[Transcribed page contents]
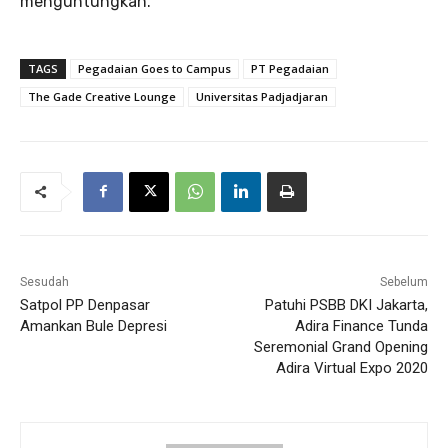
menguntungkan.
TAGS
Pegadaian Goes to Campus
PT Pegadaian
The Gade Creative Lounge
Universitas Padjadjaran
Sesudah
Sebelum
Satpol PP Denpasar
Patuhi PSBB DKI Jakarta,
Amankan Bule Depresi
Adira Finance Tunda
Seremonial Grand Opening
Adira Virtual Expo 2020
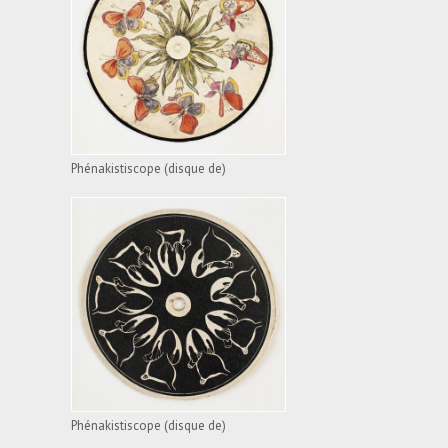
PHÉNAKISTISCOPE
(DISQUE DE)
VOIR L'APPAREIL
Phénakistiscope (disque de)
PHÉNAKISTISCOPE
(DISQUE DE)
VOIR L'APPAREIL
Phénakistiscope (disque de)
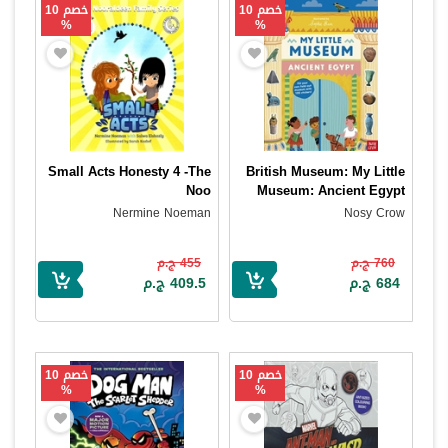
خصم 10
خصم 10
%
%
Small Acts Honesty 4 -The
British Museum: My Little
Noo
Museum: Ancient Egypt
Nermine Noeman
Nosy Crow
760 ج.م
455 ج.م
684 ج.م
409.5 ج.م
خصم 10
خصم 10
%
%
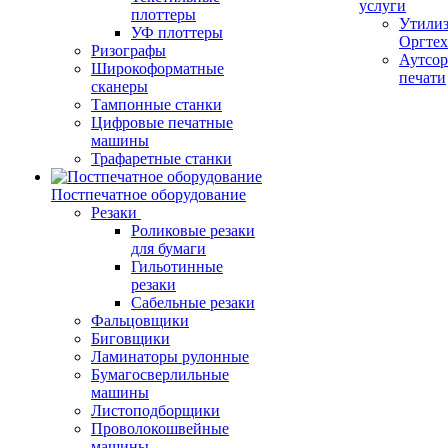
услуги
плоттеры
Утили
УФ плоттеры
Оргте
Ризографы
Аутсор
Широкоформатные
печати
сканеры
Тампонные станки
Цифровые печатные
машины
Трафаретные станки
Постпечатное оборудование
Резаки
Роликовые резаки
для бумаги
Гильотинные
резаки
Сабельные резаки
Фальцовщики
Биговщики
Ламинаторы рулонные
Бумагосверлильные
машины
Листоподборщики
Проволокошвейные
машины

# [THE PROBLEM]
For each record above, write out its text exactly and skip any picture.

# [PROBLEM SOLUTION]
menguntungkan.
TAGS
Pegadaian Goes to Campus
PT Pegadaian
The Gade Creative Lounge
Universitas Padjadjaran
Sesudah
Sebelum
Satpol PP Denpasar
Patuhi PSBB DKI Jakarta,
Amankan Bule Depresi
Adira Finance Tunda
Seremonial Grand Opening
Adira Virtual Expo 2020
PHÉNAKISTISCOPE
(DISQUE DE)
VOIR L'APPAREIL
Phénakistiscope (disque de)
PHÉNAKISTISCOPE
(DISQUE DE)
VOIR L'APPAREIL
Phénakistiscope (disque de)
خصم 10
خصم 10
%
%
Small Acts Honesty 4 -The
British Museum: My Little
Noo
Museum: Ancient Egypt
Nermine Noeman
Nosy Crow
760 ج.م
455 ج.م
684 ج.م
409.5 ج.م
خصم 10
خصم 10
%
%
услуги
плоттеры
Утили
УФ плоттеры
Оргте
Ризографы
Аутсор
Широкоформатные
печати
сканеры
Тампонные станки
Цифровые печатные
машины
Трафаретные станки
Постпечатное оборудование
Резаки
Роликовые резаки
для бумаги
Гильотинные
резаки
Сабельные резаки
Фальцовщики
Биговщики
Ламинаторы рулонные
Бумагосверлильные
машины
Листоподборщики
Проволокошвейные
машины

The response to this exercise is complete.